Segundo contou João Batista Guimarães, da comunidade de Angelim I, a empresa justifica a contaminação como um erro técnico durante a lavagem de uma das caldeiras onde o vinhoto é despejado para sedimentação. Entretanto, alertou ele, as comunidades são obrigadas a conviver com vazamentos constantes.

“Esses derramamentos costumam ser registrados durante os períodos de grande chuva, porque é quando a Disa resolve efetuar a limpeza de sua estrutura. Com o grande volume de água, fica mais difícil perceber a presença do vinhoto, porém, desta vez, a extensão da contaminação foi muito grande”, enfatizou.

Atividades como cozinhar, tomar banho, irrigar e o uso da água para animais ficaram inviabilizadas. A comunidade de Angelim II, aponta Batista, está sendo abastecido por um caminhão pipa da Disa.  Nesta comunidade, onde 30 famílias de mulheres vivem, o descaso dos órgãos públicos é sentido desde a queda na produção de alimentos e na rotina da família, até o impacto na produção de mudas para a Aracruz Celulose, conforme acordo firmado entre a empresa e a comunidade quilombola. 

“É uma comunidade mais carente que vive nas margens do rio e que sofre forte pressão para que os impactos sentidos pelos derramamentos sejam abafados, mas desta vez, a situação extrapolou. O problema atingiu seu limite. Em fortes chuvas, até a água da cisterna de onde elas tiram a água para beber fica contaminada”, completou.

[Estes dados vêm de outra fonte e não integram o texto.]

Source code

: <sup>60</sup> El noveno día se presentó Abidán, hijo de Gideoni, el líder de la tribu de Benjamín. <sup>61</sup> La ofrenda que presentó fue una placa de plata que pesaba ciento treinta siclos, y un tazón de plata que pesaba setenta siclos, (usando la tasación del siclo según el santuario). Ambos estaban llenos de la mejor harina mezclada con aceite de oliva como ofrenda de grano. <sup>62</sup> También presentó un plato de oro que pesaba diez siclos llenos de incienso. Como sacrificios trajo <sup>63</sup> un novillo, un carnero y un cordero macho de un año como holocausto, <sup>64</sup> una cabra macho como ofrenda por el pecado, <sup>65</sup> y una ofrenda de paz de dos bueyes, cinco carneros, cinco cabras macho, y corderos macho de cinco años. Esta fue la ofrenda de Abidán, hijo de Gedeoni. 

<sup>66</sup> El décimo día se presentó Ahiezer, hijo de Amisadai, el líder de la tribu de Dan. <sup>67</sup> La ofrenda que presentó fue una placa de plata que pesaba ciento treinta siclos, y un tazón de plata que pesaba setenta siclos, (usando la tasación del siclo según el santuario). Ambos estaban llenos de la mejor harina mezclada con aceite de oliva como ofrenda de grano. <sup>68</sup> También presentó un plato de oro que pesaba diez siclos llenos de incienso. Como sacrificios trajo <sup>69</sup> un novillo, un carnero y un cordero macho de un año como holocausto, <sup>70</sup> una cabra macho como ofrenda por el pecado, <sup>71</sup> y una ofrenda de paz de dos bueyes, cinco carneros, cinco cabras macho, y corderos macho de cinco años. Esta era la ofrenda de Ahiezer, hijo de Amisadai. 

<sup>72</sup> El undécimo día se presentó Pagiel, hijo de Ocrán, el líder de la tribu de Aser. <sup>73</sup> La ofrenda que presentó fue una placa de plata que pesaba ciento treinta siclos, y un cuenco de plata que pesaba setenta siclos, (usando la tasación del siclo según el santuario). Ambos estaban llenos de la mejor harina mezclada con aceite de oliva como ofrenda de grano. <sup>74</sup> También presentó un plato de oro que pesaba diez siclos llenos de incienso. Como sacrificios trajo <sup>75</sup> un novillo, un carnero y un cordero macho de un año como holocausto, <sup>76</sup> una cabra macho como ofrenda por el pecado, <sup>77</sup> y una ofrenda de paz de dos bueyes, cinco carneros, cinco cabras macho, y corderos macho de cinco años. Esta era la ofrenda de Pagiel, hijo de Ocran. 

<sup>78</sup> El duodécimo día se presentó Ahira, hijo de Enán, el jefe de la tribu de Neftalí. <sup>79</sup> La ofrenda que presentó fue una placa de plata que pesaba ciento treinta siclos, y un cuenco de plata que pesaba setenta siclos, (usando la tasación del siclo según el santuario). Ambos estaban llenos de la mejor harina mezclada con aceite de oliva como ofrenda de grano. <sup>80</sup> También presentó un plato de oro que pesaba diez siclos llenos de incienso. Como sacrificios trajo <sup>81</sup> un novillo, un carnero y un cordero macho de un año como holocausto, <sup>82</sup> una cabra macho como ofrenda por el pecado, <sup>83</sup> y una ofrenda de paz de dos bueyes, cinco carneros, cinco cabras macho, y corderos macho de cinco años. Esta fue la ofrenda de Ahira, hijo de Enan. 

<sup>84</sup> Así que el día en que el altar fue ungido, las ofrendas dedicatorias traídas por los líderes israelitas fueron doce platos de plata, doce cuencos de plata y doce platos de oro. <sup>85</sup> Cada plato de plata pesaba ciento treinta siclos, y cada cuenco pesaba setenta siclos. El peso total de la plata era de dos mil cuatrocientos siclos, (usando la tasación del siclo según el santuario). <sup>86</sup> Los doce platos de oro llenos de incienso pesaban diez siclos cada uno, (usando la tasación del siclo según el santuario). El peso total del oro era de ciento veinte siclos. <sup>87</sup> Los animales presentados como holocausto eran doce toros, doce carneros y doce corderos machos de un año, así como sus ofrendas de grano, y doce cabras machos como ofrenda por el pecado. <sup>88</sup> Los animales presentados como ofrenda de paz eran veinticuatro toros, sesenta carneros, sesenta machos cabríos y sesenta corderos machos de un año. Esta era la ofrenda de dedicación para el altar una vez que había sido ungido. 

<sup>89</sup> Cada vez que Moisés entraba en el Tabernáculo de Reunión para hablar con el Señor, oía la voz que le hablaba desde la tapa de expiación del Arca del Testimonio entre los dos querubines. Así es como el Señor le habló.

Os moradores assistem há 20 anos a degradação do rio Angelim, que abastece também o rio Itaúnas. Desde 1992, quando ocorreu uma mortandade violenta de peixes depois da aplicação de vinhoto pela Destilaria Itaúnas, e de herbicida de alta potência pela então Aracruz Celulose (Fibria) e antiga Bahia Sul (Suzano Papel e Celulose), os quilombolas cobram medidas dos órgãos ambientais, sem sucesso.

A informação é que nem o Instituto Estadual de Meio Ambiente e Recursos Hídricos (Iema), nem o Instituto de Defesa Agropecuária e Florestal (Idaf) atuam em prol da proteção do manancial na região. “O Iema esteve aqui no último vazamento, disse que ia fazer uma análise, mas até agora ninguém conhece o resultado disso”, desabafou João Batista Guimarães.

Os quilombolas alertam que as agressões ao meio ambiente pelos empreendimentos que deixam ilhadas as comunidades têm conseqüências sérias para as comunidades, que sempre nutriram relação íntima com as matas, córregos, lagos e rios. Antes da instalação das empresas, eram dos recursos naturais que os quilombolas garantiam o sustento de suas famílias. Os mananciais também serviam de fonte de água, lazer e transporte, porém, atualmente estão cada dia mais próximo da sua morte.

Além das comunidades de Angelim I, II e III, a informação é que também sofrem com a contaminação as comunidades Queixada e Angelim, situadas acima da localização da empresa.

Segundo João, o vinhoto pode ser identificado na água pelo forte cheio e pela coloração de “café coado”, que tomou conta das águas do rio nos últimos dias.  O resíduo é altamente poluente.